Le 15 janvier 1990, à Paris, est promulguée une loi d'amnistie qui évite à l'ancien ministre socialiste de la Coopération, Christian Nucci, de comparaître devant la Haute Cour de Justice.
Il sera seulement astreint à une lourde amende personnelle pour son implication dans le scandale du Carrefour du Développement. Son ancien directeur de cabinet Yves Chalier a moins de chance. Il est condamné au pénal à 5 ans de prison ferme.
L'affaire de l'association Carrefour du Développement tire son origine de la décision du président François Mitterrand d'organiser un sommet franco-africain en décembre 1984 à Bujumbura, capitale d'un très petit et très pauvre d'Afrique centrale, le Burundi.
Comme ce pays n'est pas en mesure de prendre en charge l'organisation du sommet, celle-ci revient au ministre de la Coopération français. Christian Nucci confie l'affaire à son chef de cabinet Yves Chalier, ancien officier de Saint-Cyr, qui crée l'association Carrefour du Développement en vue de collecter des fonds publics à cette fin.
Jusque-là, rien que de très normal. L'association collecte 80 millions de francs et le sommet se tient dans des conditions satisfaisantes. La Cour des Comptes, toutefois, met son nez dans les comptes et découvre que 20 millions de francs se sont évaporés. Peu de monde s'en émeut jusqu'aux élections législatives de 1986 qui entraînent la victoire de la droite et une première cohabitation entre le président socialiste et un premier ministre de droite, en l'occurrence Jacques Chirac.
Les nouveaux locataires du ministère commencent à éplucher les comptes. Yves Chalier s'affole. Il obtient du nouveau ministre de l'Intérieur, Charles Pasqua, un «vrai-faux» passeport qui lui permet de s'enfuir au Brésil et de pouvoir ainsi déballer son sac à l'abri des poursuites. Ce «vrai-faux» passeport, c'est l'affaire dans l'affaire. Sa révélation aura un effet boomerang sur le gouvernement chiraquien, contribuant au discrédit de la droite comme de la gauche.
En attendant, les enquêteurs découvrent que les sommes détournées ont généreusement alimenté les dépenses personnelles de Christian Nucci et d'Yves Chalier. Le premier a payé des travaux d'imprimerie pour sa campagne électorale et un voyage d'agrément à ses administrés. Le deuxième s'est acheté un studio et un château qu'il a transformé en hôtel de luxe. Généreux, il a également offert des bijoux à l'une de ses maîtresses et des voyages d'agrément à quelques autres, sans oublier une enveloppe de 800.000 francs pour son ex-femme.
Déni de justice
Entre détournement de fonds publics et «vrai-faux» passeport, la classe politique se déchire sous le regard stupéfait de l'opinion publique et le sourire en coin des dirigeants du Front national, le parti d'extrême-droite réveillé par François Mitterrand.

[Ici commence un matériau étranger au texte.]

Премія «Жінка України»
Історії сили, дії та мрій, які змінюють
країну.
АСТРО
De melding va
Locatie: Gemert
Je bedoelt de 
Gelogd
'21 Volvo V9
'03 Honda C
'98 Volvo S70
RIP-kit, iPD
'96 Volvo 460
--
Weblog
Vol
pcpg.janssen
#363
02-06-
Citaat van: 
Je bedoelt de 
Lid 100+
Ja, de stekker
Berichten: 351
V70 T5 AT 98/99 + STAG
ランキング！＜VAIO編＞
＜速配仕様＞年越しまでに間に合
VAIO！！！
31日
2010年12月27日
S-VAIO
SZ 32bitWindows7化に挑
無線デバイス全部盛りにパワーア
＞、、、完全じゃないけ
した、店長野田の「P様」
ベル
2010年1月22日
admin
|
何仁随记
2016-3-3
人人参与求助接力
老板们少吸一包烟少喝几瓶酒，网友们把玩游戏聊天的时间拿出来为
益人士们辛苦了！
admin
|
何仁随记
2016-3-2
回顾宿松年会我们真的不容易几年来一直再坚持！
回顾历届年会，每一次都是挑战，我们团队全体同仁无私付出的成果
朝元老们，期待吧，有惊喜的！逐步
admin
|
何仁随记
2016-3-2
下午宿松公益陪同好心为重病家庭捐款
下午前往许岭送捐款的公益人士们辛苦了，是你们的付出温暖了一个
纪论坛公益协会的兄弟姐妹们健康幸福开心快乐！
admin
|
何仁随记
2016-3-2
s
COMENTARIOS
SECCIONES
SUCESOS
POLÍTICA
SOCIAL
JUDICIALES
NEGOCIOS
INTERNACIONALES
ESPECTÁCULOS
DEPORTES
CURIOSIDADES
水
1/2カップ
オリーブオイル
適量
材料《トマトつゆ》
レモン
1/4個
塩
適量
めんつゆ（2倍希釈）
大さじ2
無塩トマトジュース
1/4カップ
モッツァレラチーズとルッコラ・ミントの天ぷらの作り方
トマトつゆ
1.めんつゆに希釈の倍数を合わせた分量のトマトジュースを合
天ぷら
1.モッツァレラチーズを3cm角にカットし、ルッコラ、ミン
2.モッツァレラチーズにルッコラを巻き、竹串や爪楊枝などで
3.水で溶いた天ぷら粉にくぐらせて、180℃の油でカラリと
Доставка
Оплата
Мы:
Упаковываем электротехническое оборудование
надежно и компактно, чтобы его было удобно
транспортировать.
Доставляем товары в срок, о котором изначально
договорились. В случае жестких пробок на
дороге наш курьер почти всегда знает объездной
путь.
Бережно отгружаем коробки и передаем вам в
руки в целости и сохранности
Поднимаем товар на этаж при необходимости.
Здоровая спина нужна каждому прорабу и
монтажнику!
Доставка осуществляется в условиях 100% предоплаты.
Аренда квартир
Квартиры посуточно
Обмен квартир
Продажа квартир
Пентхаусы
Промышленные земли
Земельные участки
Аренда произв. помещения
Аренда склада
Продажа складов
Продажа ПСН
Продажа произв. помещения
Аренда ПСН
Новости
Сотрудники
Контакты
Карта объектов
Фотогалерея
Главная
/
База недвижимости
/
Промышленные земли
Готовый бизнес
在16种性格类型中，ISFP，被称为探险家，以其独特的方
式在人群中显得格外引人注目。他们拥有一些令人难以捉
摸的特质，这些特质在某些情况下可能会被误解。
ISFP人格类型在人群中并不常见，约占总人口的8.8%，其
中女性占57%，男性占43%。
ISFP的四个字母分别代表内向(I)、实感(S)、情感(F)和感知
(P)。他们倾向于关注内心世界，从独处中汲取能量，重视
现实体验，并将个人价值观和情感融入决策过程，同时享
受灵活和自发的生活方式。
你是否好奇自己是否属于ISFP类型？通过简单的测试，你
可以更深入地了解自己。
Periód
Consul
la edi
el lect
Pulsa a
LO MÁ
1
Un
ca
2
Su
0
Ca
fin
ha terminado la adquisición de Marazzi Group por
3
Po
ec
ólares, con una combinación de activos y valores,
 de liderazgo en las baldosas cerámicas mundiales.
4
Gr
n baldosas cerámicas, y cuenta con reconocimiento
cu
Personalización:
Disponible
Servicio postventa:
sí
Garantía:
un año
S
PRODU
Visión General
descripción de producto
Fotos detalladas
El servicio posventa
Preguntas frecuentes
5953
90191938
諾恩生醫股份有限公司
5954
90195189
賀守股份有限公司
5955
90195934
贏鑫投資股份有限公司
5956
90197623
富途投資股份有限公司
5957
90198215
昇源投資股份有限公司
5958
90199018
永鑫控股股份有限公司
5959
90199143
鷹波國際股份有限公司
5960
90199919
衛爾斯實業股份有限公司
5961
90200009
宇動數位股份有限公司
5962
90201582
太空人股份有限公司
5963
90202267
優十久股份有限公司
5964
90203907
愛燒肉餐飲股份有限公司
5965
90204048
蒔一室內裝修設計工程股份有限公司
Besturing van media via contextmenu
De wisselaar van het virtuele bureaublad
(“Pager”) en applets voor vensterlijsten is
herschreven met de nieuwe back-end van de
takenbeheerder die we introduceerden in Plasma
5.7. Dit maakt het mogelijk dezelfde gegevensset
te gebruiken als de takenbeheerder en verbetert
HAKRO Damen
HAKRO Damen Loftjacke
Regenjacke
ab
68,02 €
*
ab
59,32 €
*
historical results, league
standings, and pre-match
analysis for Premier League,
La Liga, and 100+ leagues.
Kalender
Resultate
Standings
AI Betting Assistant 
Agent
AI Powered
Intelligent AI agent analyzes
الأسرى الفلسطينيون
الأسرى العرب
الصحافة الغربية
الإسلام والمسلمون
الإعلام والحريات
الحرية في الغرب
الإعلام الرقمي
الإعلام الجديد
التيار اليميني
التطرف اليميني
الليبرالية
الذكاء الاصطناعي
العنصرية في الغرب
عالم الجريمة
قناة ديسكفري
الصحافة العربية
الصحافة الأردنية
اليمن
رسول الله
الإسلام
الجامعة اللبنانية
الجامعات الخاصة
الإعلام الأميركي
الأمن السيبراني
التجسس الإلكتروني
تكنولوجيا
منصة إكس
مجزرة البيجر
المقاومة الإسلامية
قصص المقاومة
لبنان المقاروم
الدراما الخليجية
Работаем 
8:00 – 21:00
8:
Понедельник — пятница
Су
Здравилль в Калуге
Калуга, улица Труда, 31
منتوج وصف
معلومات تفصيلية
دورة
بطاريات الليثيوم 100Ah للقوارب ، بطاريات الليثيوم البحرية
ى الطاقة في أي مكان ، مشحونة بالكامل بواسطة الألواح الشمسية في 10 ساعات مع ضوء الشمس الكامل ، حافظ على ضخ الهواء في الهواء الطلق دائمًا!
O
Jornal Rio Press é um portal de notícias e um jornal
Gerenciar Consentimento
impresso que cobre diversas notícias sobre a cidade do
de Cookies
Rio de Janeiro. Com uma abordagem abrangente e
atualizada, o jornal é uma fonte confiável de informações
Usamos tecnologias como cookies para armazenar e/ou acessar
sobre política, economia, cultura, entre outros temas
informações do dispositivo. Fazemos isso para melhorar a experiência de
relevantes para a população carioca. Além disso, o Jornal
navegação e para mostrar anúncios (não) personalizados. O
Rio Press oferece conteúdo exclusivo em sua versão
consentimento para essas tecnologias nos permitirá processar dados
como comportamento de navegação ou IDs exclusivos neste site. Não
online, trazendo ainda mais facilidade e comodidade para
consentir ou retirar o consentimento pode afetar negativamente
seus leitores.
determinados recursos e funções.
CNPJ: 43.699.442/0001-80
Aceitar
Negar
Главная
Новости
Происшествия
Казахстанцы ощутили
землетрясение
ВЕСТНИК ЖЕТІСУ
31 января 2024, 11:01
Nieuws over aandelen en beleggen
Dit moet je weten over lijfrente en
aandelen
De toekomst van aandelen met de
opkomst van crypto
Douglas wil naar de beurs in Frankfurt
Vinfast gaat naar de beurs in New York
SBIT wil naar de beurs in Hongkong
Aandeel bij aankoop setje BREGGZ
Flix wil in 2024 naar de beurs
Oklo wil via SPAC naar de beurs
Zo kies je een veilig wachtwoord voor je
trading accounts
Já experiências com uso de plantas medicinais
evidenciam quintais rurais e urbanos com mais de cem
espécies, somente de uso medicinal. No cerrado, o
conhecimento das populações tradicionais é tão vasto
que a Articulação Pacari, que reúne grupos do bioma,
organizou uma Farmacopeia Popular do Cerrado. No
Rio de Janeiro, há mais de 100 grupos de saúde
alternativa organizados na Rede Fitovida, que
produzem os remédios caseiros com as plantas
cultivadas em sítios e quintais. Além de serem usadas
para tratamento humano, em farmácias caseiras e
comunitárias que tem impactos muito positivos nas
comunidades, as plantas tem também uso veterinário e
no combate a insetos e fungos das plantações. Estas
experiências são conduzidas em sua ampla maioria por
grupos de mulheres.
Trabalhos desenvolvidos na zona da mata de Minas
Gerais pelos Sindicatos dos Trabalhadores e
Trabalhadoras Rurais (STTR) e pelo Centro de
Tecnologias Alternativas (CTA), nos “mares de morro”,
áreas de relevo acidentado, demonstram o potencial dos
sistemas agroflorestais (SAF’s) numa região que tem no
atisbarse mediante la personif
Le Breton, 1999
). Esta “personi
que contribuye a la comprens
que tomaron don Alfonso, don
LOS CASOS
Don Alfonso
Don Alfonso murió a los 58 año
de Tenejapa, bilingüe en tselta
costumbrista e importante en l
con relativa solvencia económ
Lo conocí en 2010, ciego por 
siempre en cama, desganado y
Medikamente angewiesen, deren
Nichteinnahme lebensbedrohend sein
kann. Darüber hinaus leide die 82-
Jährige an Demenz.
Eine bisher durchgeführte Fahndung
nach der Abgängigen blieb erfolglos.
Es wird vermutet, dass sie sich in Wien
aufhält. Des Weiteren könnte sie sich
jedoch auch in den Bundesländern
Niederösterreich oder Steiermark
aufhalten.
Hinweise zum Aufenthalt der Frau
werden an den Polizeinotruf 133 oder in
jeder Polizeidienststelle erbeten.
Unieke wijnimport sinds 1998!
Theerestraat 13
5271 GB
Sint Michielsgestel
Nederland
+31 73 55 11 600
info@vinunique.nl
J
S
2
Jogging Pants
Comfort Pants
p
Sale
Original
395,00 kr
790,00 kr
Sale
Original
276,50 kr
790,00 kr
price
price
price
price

L'amnistie de Christian Nucci est ressentie comme un déni de justice. Pour calmer l'opinion publique, les partis de gouvernement, à gauche comme à droite, sous François Mitterrand comme sous Jacques Chirac, vont multiplier dans les années 1990 les lois et règlements visant à moraliser la vie politique. Ils limitent les dépenses des campagnes électorales, introduisent le financement des partis par l'impôt, encadrent les dons des entreprises aux partis et règlementent les passations de marchés des collectivités locales.